■ **Quoted text**:
-- Begin --

After Napoleon's defeat at Waterloo, England, feeling that her colonies were safe and her world hegemony unchallenged for presumably a long time, showed little interest in the affairs of her allies at the Congress of Vienna. When the policy of Nicholas I of Russia aroused the suspicions of England in the Orient, the Crimean War very opportunely put an end to the imperialistic ambitions of the Tsars, just as later on Japan, Britain's ally, by smashing the Russian army at

Mukden, put an end to Muscovite imperialism in the Far East, which had very seriously alarmed the Government at London. All this did not prevent Great Britain from remaining neutral during the war of 1870, for France was at that time the most powerful nation in Europe, whose merchant marine had made very substantial progress; nor from accepting, at the recent Washington Conference, the abrogation of the Anglo-Japanese Treaty, demanded by the United States.

After the war of 1870, which terminated the preponderance of France in Europe and at the same time hindered the development of her merchant fleet, Great Britain for a time enjoyed a political breathing-spell, during which she was able to give her whole attention and energy to the exploitation of her colonies. The last quarter of the nineteenth century was marked by the extraordinary prosperity of these colonies, while during the same period Britain's naval and maritime development reached its apogee. She doubtless counted on her ability to maintain this marvelous state of affairs indefinitely.

But, toward the end of the nineteenth century, there appeared on the European horizon a people which lost little time in making its economic influence felt in the markets of the world, in which British industry and commerce had hitherto been supreme. The newcomer, moreover, did not content itself with competing with Britain in the field of trade, but, ambitious to make itself independent of British steamshiplines, proceeded to the creation, with astonishing rapidity, of a merchant marine which, at the outbreak of the war of 1914, had a tonnage of over five millions, and whose liberty of movement was guaranteed by a powerful and efficient navy. Possessing an army capable of repelling any attack on its land frontiers, it was justified

in claiming the rôle of a world power, and insisting that for the future no great step in international life should be taken without consulting it.

In this manner Germany acquired the right to be considered by Great Britain as the dominating Continental Power, and, in consequence, as her direct antagonist in world politics, a position which her traditional policy could not tolerate. Therefore, by virtue of her traditions, England naturally ranged herself alongside those Continental Powers which were likely to have differences with the newcomer.

The audacious and astonishing Bagdad enterprise, whose history partakes of the sensational, was very wrongly considered to be purely a political measure, whereas, on the contrary, its object was one of economic penetration - in other words, a work of civilization of the first importance. But England looked upon it as a menacing point directed at her Indian Empire· and the Great War has swept Germany from the stage of world politics.

-- End --

■ **Data shown**:
-- Begin --

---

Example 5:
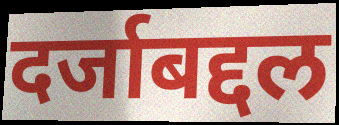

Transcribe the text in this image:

-- End --

■ **Prompt 1**: According to the passage on British foreign policy, why did Great Britain stay neutral during the war of 1870? Answer in one to three sentences.
■ **Prompt 2**: Reproduce the passage on British foreign policy word for word, starting with "But, toward the" and going on through "without consulting it.".
■ **Prompt 3**: Resume the passage on British foreign policy after its final sentence and carry the account forward.

■ **Task response 1**: Great Britain stayed neutral because France was then the most powerful nation in Europe, and its merchant marine had made very substantial progress.

■ **Task response 2**:
But, toward the end of the nineteenth century, there appeared on the European horizon a people which lost little time in making its economic influence felt in the markets of the world, in which British industry and commerce had hitherto been supreme. The newcomer, moreover, did not content itself with competing with Britain in the field of trade, but, ambitious to make itself independent of British steamshiplines, proceeded to the creation, with astonishing rapidity, of a merchant marine which, at the outbreak of the war of 1914, had a tonnage of over five millions, and whose liberty of movement was guaranteed by a powerful and efficient navy. Possessing an army capable of repelling any attack on its land frontiers, it was justified

in claiming the rôle of a world power, and insisting that for the future no great step in international life should be taken without consulting it.

■ **Task response 3**:
It has seemed profitable to recall to our compatriots in a few words this traditional policy of Great Britain, in order that they may understand clearly the attitude of these our neighbors, which has so disconcerted us since the signing of the Armistice, and particularly since our occupation of the Ruhr.

Germany crushed, deprived of her colonies, her navy and her merchant fleet, and, too, her economic and financial foreign-commerce system thoroughly disorganized, once again England, believing her world hegemony secure for a long period of time, returned to her own affairs. All through the negotiations of the Treaty of Versailles, her Government was dominated by the anxiety to secure for the British nation its indispensable supply of raw materials and food products, as

well as the placing of its manufactures in the markets of the world.

So far as raw materials are concerned, a new factor entered into diplomatic calculations, the importance of which the war brought into high relief, both from a military and an economic point of view-namely, petroleum. We know what a rôle this combustible has played in British designs. Doubtless the surprise of the French public will be recalled when it learned that the rich petroleum-fields of the vilayet of Mosul had been handed over to the British. The truth is that this was nothing less than a revelation to the great majority of Frenchmen, if not to all. And this very fact explains the ease with which the British negotiators gained their point. They on their side were perfectly aware of the fact that the region in question was an immense reservoir of the precious combustible, a circumstance which doubtless was not unconnected with the bitter opposition of England to the German railway to Bagdad.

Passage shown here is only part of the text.